Chicacabra Graphic Novel

Tom Beland makes a welcome return to the comic world with “Chicacabra.”

The story: After her father was murdered and her mother went into a catatonic state, Izzy has understandably struggled with life in Puerto Rico. Despite having caring friends and a sweet uncle (Tony) who takes care of her, Izzy still feels lost, sad, and above all, lonely.  Upon coming across a Chupacabra while exploring a tunnel one day, Izzy finds her life unexpectedly turned upside down when the Chupacabra merges inside of her for a reason that is later revealed. With Izzy now harboring what she affectionately calls Chicacabra, she not only finds a kindred spirit that understands her, but a protector who will lash out against anyone that threatens her. Of course, the story isn’t just about these two as there are crucial subplots about a scientist named Alejandro who may have answers about the Chupacabra, a jackass teenager (Angel) who is trying to redeem himself in the eyes of Izzy, Izzy’s ailing mother, and someone (or something) that is stalking Izzy.

After writing and drawing one of my personal favorite comic book series “True Story, Swear To God,” Tom Beland is back with an all new graphic novel tale titled “Chicacabra.” While ‘True’ was a heartfelt auto-biographical story, Beland has ventured into the fictional realm with his latest work about a Chupacabra living inside a teenage girl (Izzy). As outlandish as the core story may be, however, the material is still very much grounded in reality as it touches upon heavy duty topics and ideas such as loss, teenage life, coexistence, connections, love, family, humanity, forgiveness, pain, death, and yes, chupacabras. Beland clearly has a lot on his mind with the story and he exquisitely expresses these ideas through the storylines and the rich cast of characters.

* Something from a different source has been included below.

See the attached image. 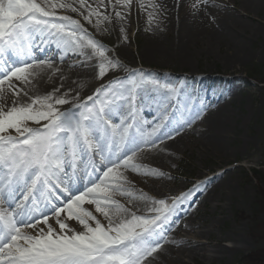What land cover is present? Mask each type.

On the subject of the characters, they are clearly the strength of “Chicacabra.” At 200 pages (including the 11 page sketch gallery), Beland has a lot of room to flesh out each and every character so that it makes the reader feel as if they are right there in Puerto Rico. Sure, one can argue that some of the exposition is a bit wordy and that he tends to spell out the themes, ideas, and plot points, but they are all in service of the characters so it’s not too much of an issue.

In terms of the artwork, Tom Beland sticks with his usual simple and to the point illustrations (and lettering). Personally, I wouldn’t have it any other way. That’s what he’s known for, that’s what he excels at, and that’s what fits his stories.

Overall Thoughts: While perhaps a tad bit lengthy, “Chicacabra” is a worthy follow-up to “True Story, Swear To God.” I’m certainly looking forward to the sequel that is teased at the back of the graphic novel.